What the task requires — Return the records word for word. Pictures do not belong in the copy.
--*--
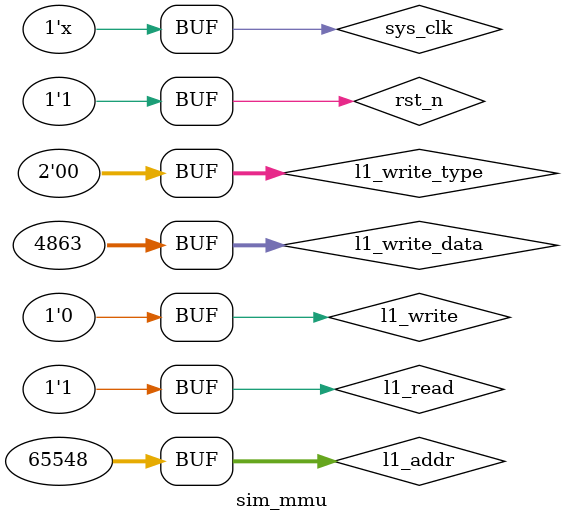
<source format=v>
`timescale 1ns / 1ps


module sim_mmu();
    reg sys_clk;
    reg rst_n;
    
    always #1 sys_clk = ~sys_clk;

    reg l1_read;
    reg l1_write;
    reg [31:0] l1_addr;
    reg [1:0] l1_write_type;
    reg [31:0] l1_write_data;

    wire [31:0] l1_data_o;
    wire stall;

    wire l1_mmu_req_read;
    wire l1_mmu_req_write;
    wire [31:0] l1_mmu_req_addr;
    wire [255:0] l1_mmu_write_data;

    wire mmu_l1_read_done;
    wire mmu_l1_write_done;
    wire [255:0] mmu_l1_read_data;
    
    reg ram_i_write;

    initial begin 
        sys_clk = 0;
        rst_n = 0;
        l1_read = 0;
        l1_write = 0;
        l1_addr = 32'b0;
        l1_write_type = 2'b0;
        l1_write_data = 32'b0;

        #8 rst_n = 1;
    end

    initial begin
        #20
        l1_read = 1;
        l1_addr = 32'b111_00000_00000_01100;

        #16
        l1_read = 0;

        #16
        l1_read = 1;
        l1_addr = 32'b001_00000_00000_01100;
        // expected mmu req

        #16
        l1_read = 0;
        l1_write = 1;
        l1_addr = 32'b001_00000_00000_01100;
        l1_write_data = 32'hAAAABBBB;
        // write to cached

        #16
        l1_read =0;
        l1_write=1;
        l1_addr = 32'b010_00000_00000_00000;
        l1_write_data = 32'HEEEEFFFF;

        #32
        l1_read = 1;
        l1_write = 0;
        l1_addr = 32'b001_00000_00000_01100;
        l1_write_data = 0;
        // read cached

        #32
        l1_read = 0;
        l1_write = 1;
        l1_addr = 32'b011_00000_00000_01100;
        l1_write_data = 32'hBBB00CCC;
        // write uncached, dirty 

        #32
        l1_read = 1;
        l1_write = 0;
        l1_addr = 32'b001_00000_00000_01100;
        // flush out cache

        // Test SW
        #32
        l1_read = 0;
        l1_write = 1;
        l1_write_type = 2'b00;
        l1_addr = 32'b010_00000_00000_00000;
        l1_write_data = 32'H11112222;

        #32
        l1_addr = 32'b010_00000_00000_00100;
        l1_write_data = 32'H33334444;

        #4
        l1_addr = 32'b010_00000_00000_01000;
        l1_write_data = 32'H55556666;

        #4
        l1_addr = 32'b010_00000_00000_01100;
        l1_write_data = 32'H77778888;        
        
        #4
        l1_addr = 32'b010_00000_00000_10000;
        l1_write_data = 32'H9999AAAA;

        #4
        l1_addr = 32'b010_00000_00000_10100;
        l1_write_data = 32'HBBBBCCCC;

        #4
        l1_addr = 32'b010_00000_00000_11000;
        l1_write_data = 32'HDDDDEEEE;

        #4
        l1_addr = 32'b010_00000_00000_11100;
        l1_write_data = 32'HFFFF0000;

        // test sh
        #4
        l1_write_type = 2'b01;
        l1_addr = 32'b010_00000_00000_00000;
        l1_write_data = 32'H00001234;
        #4
        l1_addr = 32'b010_00000_00000_00010;
        l1_write_data = 32'H00001234;
        #4
        l1_addr = 32'b010_00000_00000_00100;
        l1_write_data = 32'H00001234;

        // test sb
        #4
        l1_write_type = 2'b10;
        l1_addr = 32'b010_00000_00000_01000;
        l1_write_data = 32'H000012FF;
        #4
        l1_addr = 32'b010_00000_00000_01001;
        #4
        l1_addr = 32'b010_00000_00000_01010;
        #4
        l1_addr = 32'b010_00000_00000_01011;

        #16
        l1_read = 1;
        l1_write = 0;
        l1_write_type = 2'b00;
        l1_addr = 32'b010_00000_00000_01100;

    end

    l1cache l1cache_s(
        .sys_clk(sys_clk),
        .rst_n(rst_n),

        .l1_read(l1_read),
        .l1_write(l1_write),
        .l1_addr(l1_addr),
        .l1_write_type(l1_write_type),
        .l1_write_data(l1_write_data),
        
        .l1_data_o(l1_data_o),
        .stall(stall),
        
        .l1_mmu_req_read(l1_mmu_req_read),
        .l1_mmu_req_write(l1_mmu_req_write),
        .l1_mmu_req_addr(l1_mmu_req_addr),
        .l1_mmu_write_data(l1_mmu_write_data),

        .mmu_l1_read_done(mmu_l1_read_done),
        .mmu_l1_write_done(mmu_l1_write_done),
        .mmu_l1_read_data(mmu_l1_read_data)
    );

    l1mmu mmu(
        .sys_clk(sys_clk),
        .rst_n(rst_n),
        .l1_mmu_req_read(l1_mmu_req_read),
        .l1_mmu_req_write(l1_mmu_req_write),
        .l1_mmu_req_addr(l1_mmu_req_addr),
        .l1_mmu_write_data(l1_mmu_write_data),

        .mmu_l1_read_done(mmu_l1_read_done),
        .mmu_l1_write_done(mmu_l1_write_done),
        .mmu_l1_read_data(mmu_l1_read_data),
        
        .mmu_mmio_done(1),
        .mmu_mmio_write_data(32'hABCDEF00)
    );

endmodule

</source>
--*--
Answer section —
<source format=v>
`timescale 1ns / 1ps


module sim_mmu();
    reg sys_clk;
    reg rst_n;
    
    always #1 sys_clk = ~sys_clk;

    reg l1_read;
    reg l1_write;
    reg [31:0] l1_addr;
    reg [1:0] l1_write_type;
    reg [31:0] l1_write_data;

    wire [31:0] l1_data_o;
    wire stall;

    wire l1_mmu_req_read;
    wire l1_mmu_req_write;
    wire [31:0] l1_mmu_req_addr;
    wire [255:0] l1_mmu_write_data;

    wire mmu_l1_read_done;
    wire mmu_l1_write_done;
    wire [255:0] mmu_l1_read_data;
    
    reg ram_i_write;

    initial begin 
        sys_clk = 0;
        rst_n = 0;
        l1_read = 0;
        l1_write = 0;
        l1_addr = 32'b0;
        l1_write_type = 2'b0;
        l1_write_data = 32'b0;

        #8 rst_n = 1;
    end

    initial begin
        #20
        l1_read = 1;
        l1_addr = 32'b111_00000_00000_01100;

        #16
        l1_read = 0;

        #16
        l1_read = 1;
        l1_addr = 32'b001_00000_00000_01100;
        // expected mmu req

        #16
        l1_read = 0;
        l1_write = 1;
        l1_addr = 32'b001_00000_00000_01100;
        l1_write_data = 32'hAAAABBBB;
        // write to cached

        #16
        l1_read =0;
        l1_write=1;
        l1_addr = 32'b010_00000_00000_00000;
        l1_write_data = 32'HEEEEFFFF;

        #32
        l1_read = 1;
        l1_write = 0;
        l1_addr = 32'b001_00000_00000_01100;
        l1_write_data = 0;
        // read cached

        #32
        l1_read = 0;
        l1_write = 1;
        l1_addr = 32'b011_00000_00000_01100;
        l1_write_data = 32'hBBB00CCC;
        // write uncached, dirty 

        #32
        l1_read = 1;
        l1_write = 0;
        l1_addr = 32'b001_00000_00000_01100;
        // flush out cache

        // Test SW
        #32
        l1_read = 0;
        l1_write = 1;
        l1_write_type = 2'b00;
        l1_addr = 32'b010_00000_00000_00000;
        l1_write_data = 32'H11112222;

        #32
        l1_addr = 32'b010_00000_00000_00100;
        l1_write_data = 32'H33334444;

        #4
        l1_addr = 32'b010_00000_00000_01000;
        l1_write_data = 32'H55556666;

        #4
        l1_addr = 32'b010_00000_00000_01100;
        l1_write_data = 32'H77778888;        
        
        #4
        l1_addr = 32'b010_00000_00000_10000;
        l1_write_data = 32'H9999AAAA;

        #4
        l1_addr = 32'b010_00000_00000_10100;
        l1_write_data = 32'HBBBBCCCC;

        #4
        l1_addr = 32'b010_00000_00000_11000;
        l1_write_data = 32'HDDDDEEEE;

        #4
        l1_addr = 32'b010_00000_00000_11100;
        l1_write_data = 32'HFFFF0000;

        // test sh
        #4
        l1_write_type = 2'b01;
        l1_addr = 32'b010_00000_00000_00000;
        l1_write_data = 32'H00001234;
        #4
        l1_addr = 32'b010_00000_00000_00010;
        l1_write_data = 32'H00001234;
        #4
        l1_addr = 32'b010_00000_00000_00100;
        l1_write_data = 32'H00001234;

        // test sb
        #4
        l1_write_type = 2'b10;
        l1_addr = 32'b010_00000_00000_01000;
        l1_write_data = 32'H000012FF;
        #4
        l1_addr = 32'b010_00000_00000_01001;
        #4
        l1_addr = 32'b010_00000_00000_01010;
        #4
        l1_addr = 32'b010_00000_00000_01011;

        #16
        l1_read = 1;
        l1_write = 0;
        l1_write_type = 2'b00;
        l1_addr = 32'b010_00000_00000_01100;

    end

    l1cache l1cache_s(
        .sys_clk(sys_clk),
        .rst_n(rst_n),

        .l1_read(l1_read),
        .l1_write(l1_write),
        .l1_addr(l1_addr),
        .l1_write_type(l1_write_type),
        .l1_write_data(l1_write_data),
        
        .l1_data_o(l1_data_o),
        .stall(stall),
        
        .l1_mmu_req_read(l1_mmu_req_read),
        .l1_mmu_req_write(l1_mmu_req_write),
        .l1_mmu_req_addr(l1_mmu_req_addr),
        .l1_mmu_write_data(l1_mmu_write_data),

        .mmu_l1_read_done(mmu_l1_read_done),
        .mmu_l1_write_done(mmu_l1_write_done),
        .mmu_l1_read_data(mmu_l1_read_data)
    );

    l1mmu mmu(
        .sys_clk(sys_clk),
        .rst_n(rst_n),
        .l1_mmu_req_read(l1_mmu_req_read),
        .l1_mmu_req_write(l1_mmu_req_write),
        .l1_mmu_req_addr(l1_mmu_req_addr),
        .l1_mmu_write_data(l1_mmu_write_data),

        .mmu_l1_read_done(mmu_l1_read_done),
        .mmu_l1_write_done(mmu_l1_write_done),
        .mmu_l1_read_data(mmu_l1_read_data),
        
        .mmu_mmio_done(1),
        .mmu_mmio_write_data(32'hABCDEF00)
    );

endmodule

</source>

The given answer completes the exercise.